Mark Toohey is dedicated to combatting the counterfeit medicines market and opened up his blockchain company TBSx3 – which stands for To Be Sure, To Be Sure, To Be Sure.
Serialization is a useful traceability tool, however, can you be certain that a counterfeiter hasn’t copied your product’s serial code?
TBSx3 looks at providing three layers of protection.
First layer: Every item, packet or bottle gets its own encrypted ID - QR code or RFID – to prevent counterfeiters from copying/guessing the code to replicate onto fake batches of the product to infiltrate the legitimate supply chain.
Second layer: The container filled with the pallet of cartons is tracked along the drug supply chain. From the assembly line to the warehouse, to the truck, to the port, to the ship, to the port and so on until it gets to the end customer. Machine learning is applied to the data to prevent weak spots in the chain.
Third Layer: Is a bitcoin feature called no double spend. Mark Toohey explains: “This simply means that in this ledger you cross off an ID/code that has already been used. So if someone tries to present a copy of that ID, it won’t be accepted.”
This deters counterfeiters from creating a huge number of copies of a genuine item with this code because they will only be able to sell one item.
Blockchain and cold chain study
At Temperature Controlled Logistics live, Bob Celeste presented insight and intelligence C4SCS gathered from the simulated ReferenceModels in its recent “DSCSA & Blockchain” Study.
The research looked at the possible benefits of applying blockchain technology to the cold chain. The study looked at testing different process flows, data sets and alerts as well as defining a common set of cold chain data criteria. The study advanced to see how blockchain could demonstrate the movement, use and trading partner reaction to temperature control sensor and other input measures (i.e. humidity, vibration, light, etc.)
The findings outlined that blockchain could be used to support DSCSA and serialization measures as an additional layer of security to store tracking data, links to tracing systems as well as the current status of the product.
In regards to temperature control in supply chains, blockchain could be used to share trading partner assertions, support temperature data verifications and guide temperature excursion investigations.

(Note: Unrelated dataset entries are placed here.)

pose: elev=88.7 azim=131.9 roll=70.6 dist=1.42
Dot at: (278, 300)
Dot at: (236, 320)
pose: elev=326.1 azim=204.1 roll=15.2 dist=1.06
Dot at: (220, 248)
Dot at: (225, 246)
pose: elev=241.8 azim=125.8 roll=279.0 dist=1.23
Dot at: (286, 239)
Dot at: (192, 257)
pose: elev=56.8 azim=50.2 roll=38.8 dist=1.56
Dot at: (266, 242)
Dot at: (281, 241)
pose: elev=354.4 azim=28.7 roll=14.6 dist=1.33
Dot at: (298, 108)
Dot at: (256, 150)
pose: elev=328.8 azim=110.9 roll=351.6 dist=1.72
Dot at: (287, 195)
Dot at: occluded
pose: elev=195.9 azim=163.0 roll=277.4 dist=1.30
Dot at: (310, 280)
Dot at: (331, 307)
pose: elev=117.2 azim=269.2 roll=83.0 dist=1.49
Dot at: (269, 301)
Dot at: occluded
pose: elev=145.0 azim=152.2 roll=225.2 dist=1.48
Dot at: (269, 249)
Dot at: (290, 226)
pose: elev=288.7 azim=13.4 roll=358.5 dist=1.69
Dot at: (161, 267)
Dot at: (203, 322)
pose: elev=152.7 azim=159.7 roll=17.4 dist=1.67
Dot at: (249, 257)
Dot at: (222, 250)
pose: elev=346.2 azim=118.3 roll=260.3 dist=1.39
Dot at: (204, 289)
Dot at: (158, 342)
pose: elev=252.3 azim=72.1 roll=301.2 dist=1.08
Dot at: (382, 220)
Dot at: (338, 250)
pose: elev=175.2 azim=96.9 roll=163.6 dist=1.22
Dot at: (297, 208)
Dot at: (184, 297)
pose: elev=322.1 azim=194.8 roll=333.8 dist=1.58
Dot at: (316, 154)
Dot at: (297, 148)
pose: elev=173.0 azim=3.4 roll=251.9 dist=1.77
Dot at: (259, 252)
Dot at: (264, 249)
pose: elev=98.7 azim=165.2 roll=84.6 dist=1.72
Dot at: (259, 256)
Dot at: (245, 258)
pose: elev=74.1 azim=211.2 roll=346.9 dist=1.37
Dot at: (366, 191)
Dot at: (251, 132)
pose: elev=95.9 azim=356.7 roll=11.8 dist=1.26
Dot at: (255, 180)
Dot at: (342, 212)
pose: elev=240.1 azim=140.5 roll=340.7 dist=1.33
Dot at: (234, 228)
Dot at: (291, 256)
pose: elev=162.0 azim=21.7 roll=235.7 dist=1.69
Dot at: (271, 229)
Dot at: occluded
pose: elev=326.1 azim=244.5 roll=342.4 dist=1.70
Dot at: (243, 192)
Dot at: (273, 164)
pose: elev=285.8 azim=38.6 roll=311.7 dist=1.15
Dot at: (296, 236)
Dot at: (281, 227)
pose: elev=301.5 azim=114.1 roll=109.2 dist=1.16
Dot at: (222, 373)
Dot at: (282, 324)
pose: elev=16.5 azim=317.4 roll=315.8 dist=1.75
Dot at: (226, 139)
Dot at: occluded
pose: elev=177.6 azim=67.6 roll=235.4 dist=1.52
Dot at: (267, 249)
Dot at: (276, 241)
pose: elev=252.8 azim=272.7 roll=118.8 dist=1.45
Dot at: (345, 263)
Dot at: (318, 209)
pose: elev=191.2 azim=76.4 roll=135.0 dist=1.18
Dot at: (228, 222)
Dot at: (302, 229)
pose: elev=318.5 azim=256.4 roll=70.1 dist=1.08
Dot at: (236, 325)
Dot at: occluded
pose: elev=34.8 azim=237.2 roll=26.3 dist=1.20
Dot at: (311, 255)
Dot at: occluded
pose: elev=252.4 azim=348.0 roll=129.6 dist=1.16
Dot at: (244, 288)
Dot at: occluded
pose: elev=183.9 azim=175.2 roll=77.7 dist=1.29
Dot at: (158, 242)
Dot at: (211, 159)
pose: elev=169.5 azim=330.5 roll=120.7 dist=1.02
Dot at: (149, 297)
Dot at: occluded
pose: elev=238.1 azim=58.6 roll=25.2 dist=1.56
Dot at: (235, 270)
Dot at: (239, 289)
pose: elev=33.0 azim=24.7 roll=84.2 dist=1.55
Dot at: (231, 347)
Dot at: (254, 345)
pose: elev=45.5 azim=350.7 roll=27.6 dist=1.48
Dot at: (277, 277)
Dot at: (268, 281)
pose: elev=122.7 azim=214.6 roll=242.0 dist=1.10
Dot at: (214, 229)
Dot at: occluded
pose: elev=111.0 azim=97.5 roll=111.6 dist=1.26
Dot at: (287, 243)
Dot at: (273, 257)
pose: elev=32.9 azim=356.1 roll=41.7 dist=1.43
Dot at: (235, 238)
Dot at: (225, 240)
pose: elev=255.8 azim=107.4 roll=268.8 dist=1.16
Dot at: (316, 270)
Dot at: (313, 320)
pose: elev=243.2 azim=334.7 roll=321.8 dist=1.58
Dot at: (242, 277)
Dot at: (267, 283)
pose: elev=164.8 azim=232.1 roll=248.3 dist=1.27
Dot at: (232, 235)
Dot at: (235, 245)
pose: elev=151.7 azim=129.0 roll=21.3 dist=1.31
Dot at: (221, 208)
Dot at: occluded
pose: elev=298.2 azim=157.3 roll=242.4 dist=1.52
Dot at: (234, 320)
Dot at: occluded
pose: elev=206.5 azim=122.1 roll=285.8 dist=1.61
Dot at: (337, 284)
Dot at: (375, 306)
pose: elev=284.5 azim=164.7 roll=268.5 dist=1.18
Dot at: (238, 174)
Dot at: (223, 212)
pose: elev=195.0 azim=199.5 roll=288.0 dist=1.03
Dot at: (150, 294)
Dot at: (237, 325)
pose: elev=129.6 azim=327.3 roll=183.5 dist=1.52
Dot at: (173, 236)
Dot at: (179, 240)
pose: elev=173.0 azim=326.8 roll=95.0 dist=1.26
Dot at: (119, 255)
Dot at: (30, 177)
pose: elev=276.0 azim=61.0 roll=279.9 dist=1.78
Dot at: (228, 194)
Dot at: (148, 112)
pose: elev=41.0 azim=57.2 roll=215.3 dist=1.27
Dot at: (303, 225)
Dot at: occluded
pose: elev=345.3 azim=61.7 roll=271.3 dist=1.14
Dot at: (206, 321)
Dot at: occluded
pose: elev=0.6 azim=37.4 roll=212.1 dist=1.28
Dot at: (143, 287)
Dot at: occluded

An array of data types could be hosted to do so:
- Temp Indicators (visual and digital)
- Temp Sensors
- Temp controlled areas
- Temp controlled transport
- Temp protective packaging
Watch Bob's session on the study: Enhance your cold chain with Blockchain
In resource lacking environments, for instance in emerging markets, larger public blockchains (like for bitcoin) may struggle to perform. In these cases, the technology relies on consistent high-speed network connectivity and rich computing power to remain completely up to date.
However, for smaller private chains, like the ones pharmaceutical companies will use, much less computing power will be required. This will open up the use of blockchain for medicines being transported through emerging markets. Also, nodes in the chain can be decentralised and placed where power is available and cheap.
There is a lot on the path ahead for blockchain and firms will need to experiment with the technology. Those that test the blockchain waters early will likely be the market leaders to cash in the technology’s benefits for protecting the pharmaceutical supply chain.